◆ Work instructions ◆
• a. Reproduce the stretch of the court order from "An application under" through "not be applicable.".
• b. According to the court order, why did the Deputy Collector, Land Reforms, dismiss the appellants' application under sub-section (3) of Section 16? Answer in one to three sentences.

◆ Text block ◆
────────────────────

DATE OF JUDGMENT: 19/09/1996
BENCH:
SINGH N.P. (J)
BENCH:
SINGH N.P. (J)
MAJMUDAR S.B. (J)
ACT:
HEADNOTE:
JUDGMENT:
O R D E R
This appeal has been filed for setting aside the
judgment of the High Court, dismissing the application under
Section 16(3) of the Bihar Land Reforms (Fixation of Ceiling
Area and Acquisition of Surplus Land) Act, 1961 (hereinafter
referred to as the Act) filed on behalf of the appellants,
claiming retransfer of the lands which had been transferred
by respondent No. 5 in favour of respondent No.7 through the
registered sale deed dated 30.12.1969. The respondent No.7
by the aforesaid sale deed purchased 5 kathas of land of
survey plot No. 610 and 6 kathas 10 dhurs of land of survey
plot No. 614 from respondent No. 5 for a consideration
amount of Rs. 4,600/-. The purchase had been made for
construction of house in Mohalla Sahjadpur Aderkila within
the town of Hajipur.
An application under sub-section (3) of Section 16 of
the Act was filed on behalf of the appellants before the
Deputy Collector, Land Reforms, for a direction that
respondent No.7, the transferee be directed to convey the
lands purchased by him by executing and registering a deed
of transfer in favour of the appellants in terms of the said
sub-section (3) of Section 16. That application was
dismissed by the Deputy Collector, Land Reforms, on the
ground that the lands which had been transferred shall not
be deemed to be the lands within the meaning of the Act, as
such the provisions thereof shall not be applicable.

────────────────────

◆ Source excerpt ◆
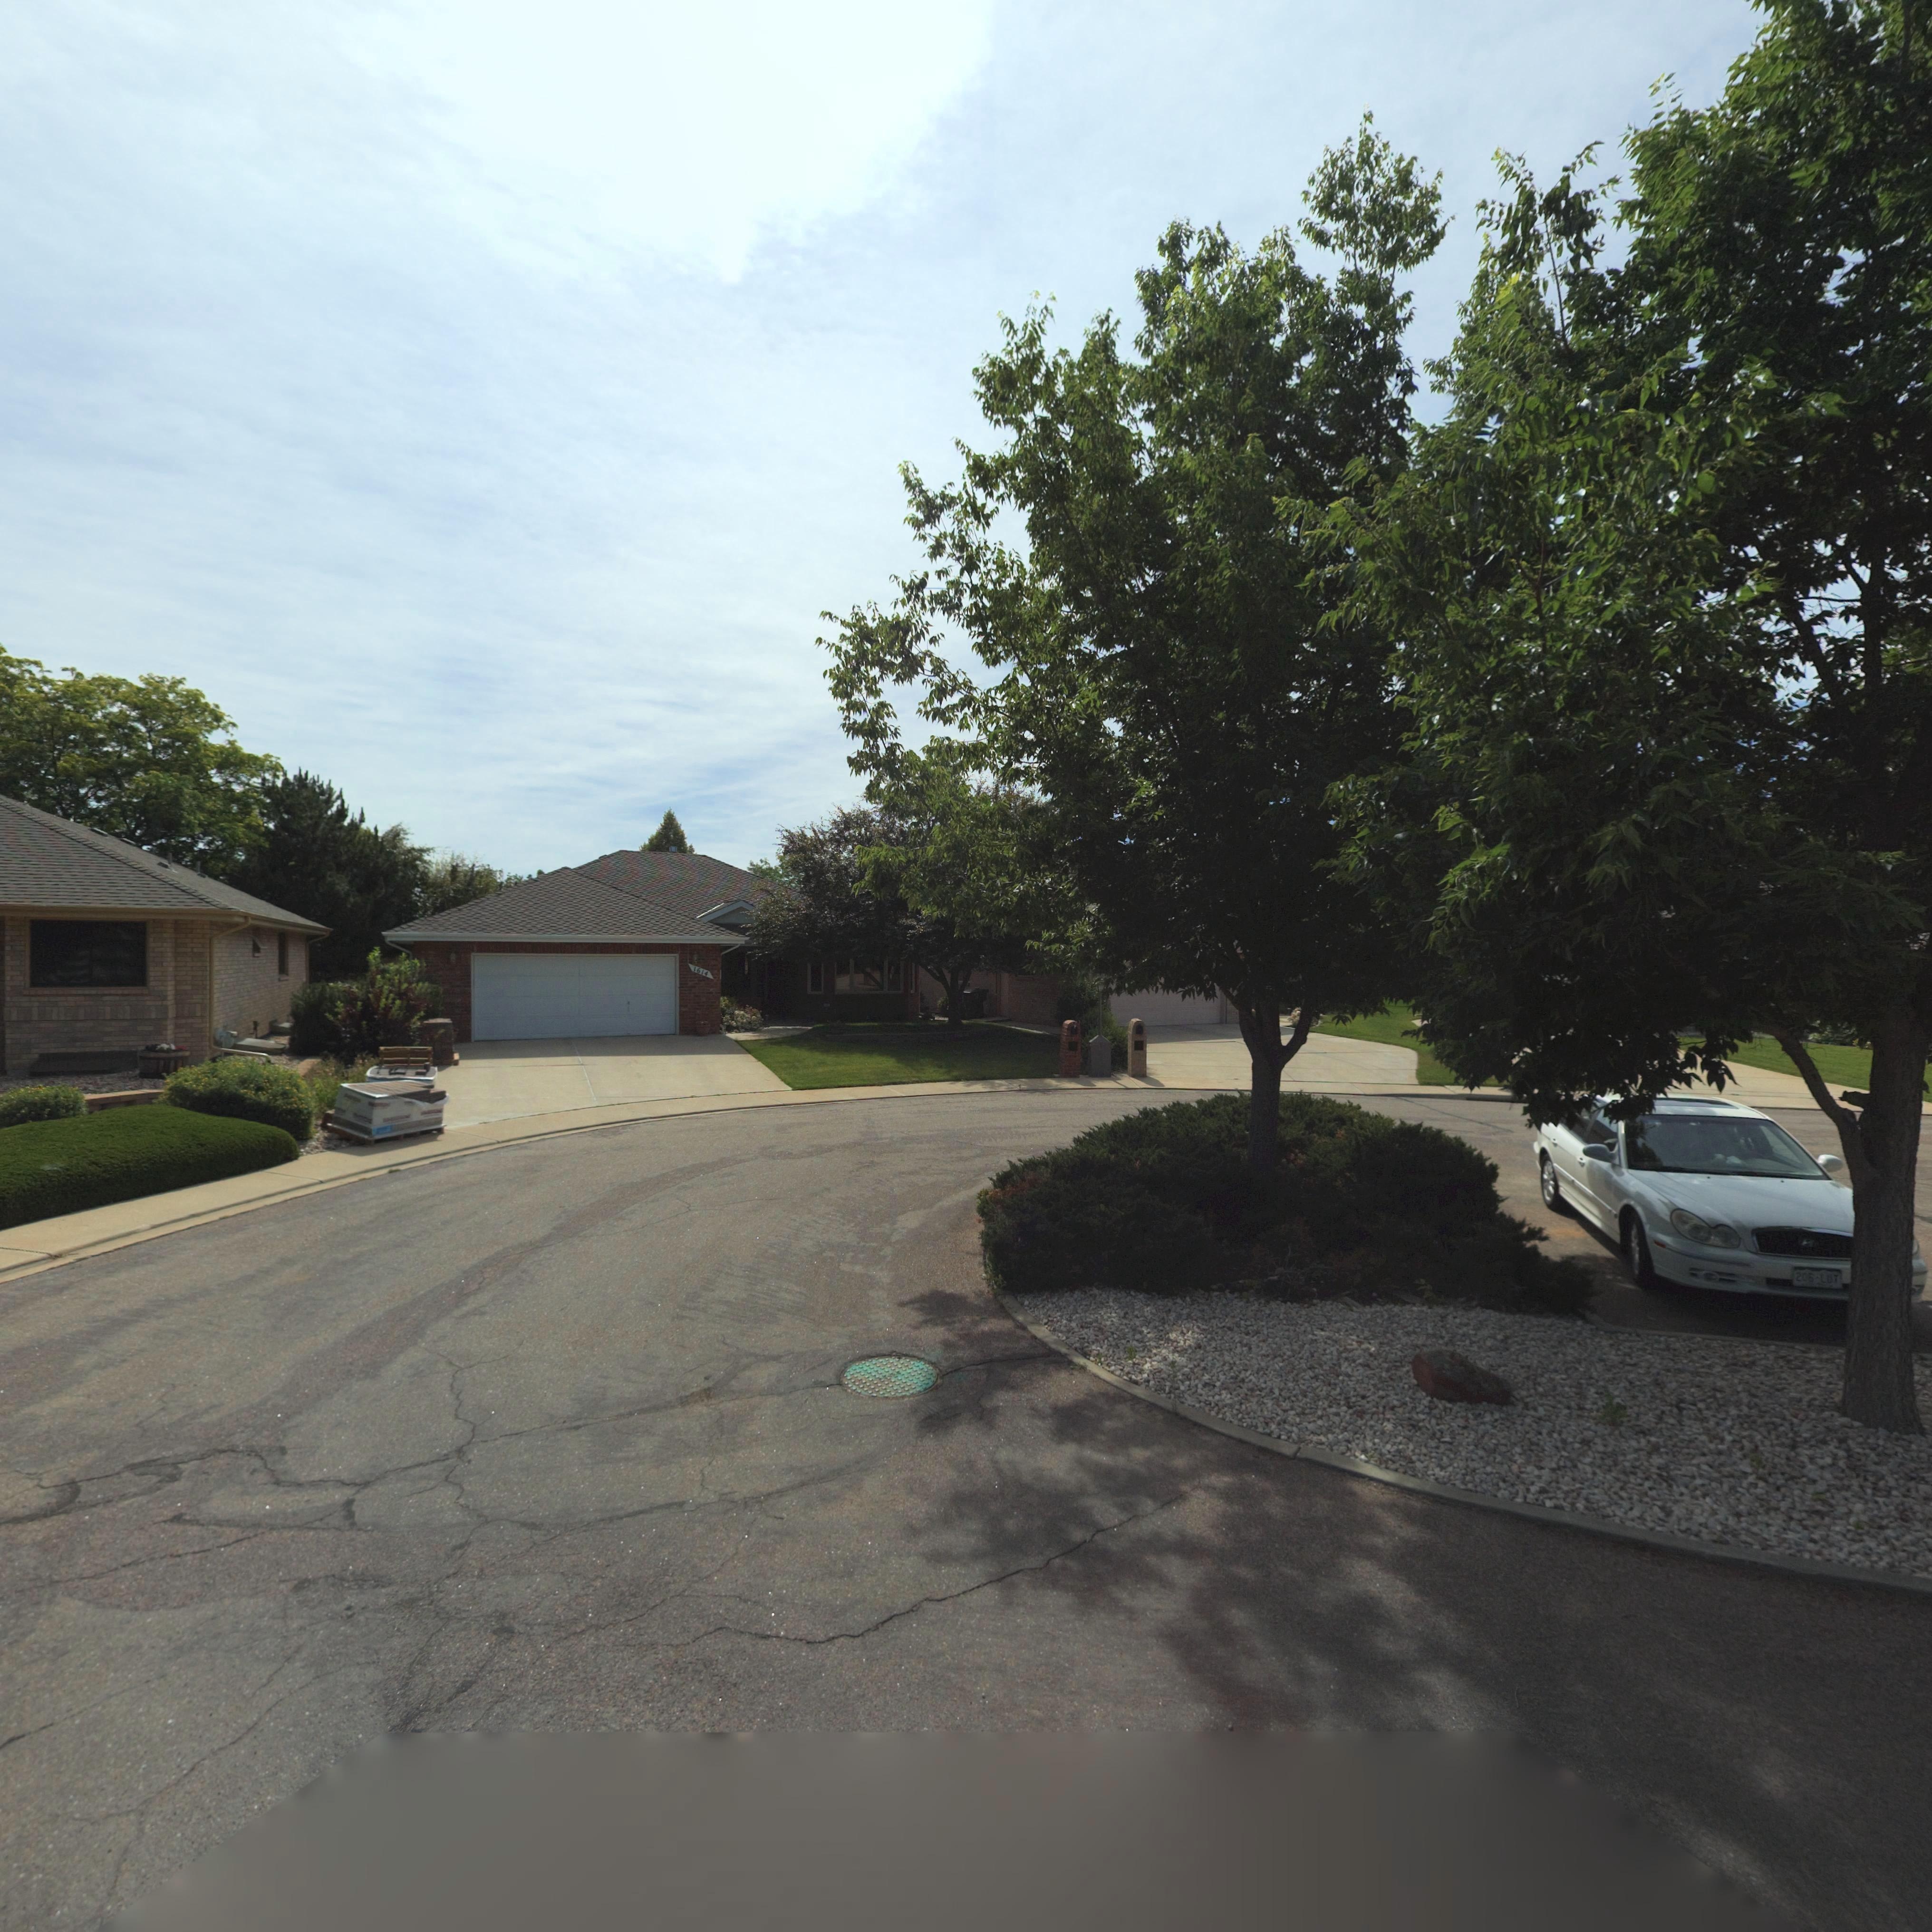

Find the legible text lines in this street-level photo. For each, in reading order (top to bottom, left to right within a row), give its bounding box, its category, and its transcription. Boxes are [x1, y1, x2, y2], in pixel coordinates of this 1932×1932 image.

[693, 966, 708, 976] StreetNumber: 1614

────────────────────

◆ Answers provided ◆
• a.
An application under sub-section (3) of Section 16 of
the Act was filed on behalf of the appellants before the
Deputy Collector, Land Reforms, for a direction that
respondent No.7, the transferee be directed to convey the
lands purchased by him by executing and registering a deed
of transfer in favour of the appellants in terms of the said
sub-section (3) of Section 16. That application was
dismissed by the Deputy Collector, Land Reforms, on the
ground that the lands which had been transferred shall not
be deemed to be the lands within the meaning of the Act, as
such the provisions thereof shall not be applicable.

• b. The Deputy Collector, Land Reforms, dismissed it on the ground that the transferred lands were not to be deemed lands within the meaning of the Act. For that reason, the Act's provisions were held not to apply.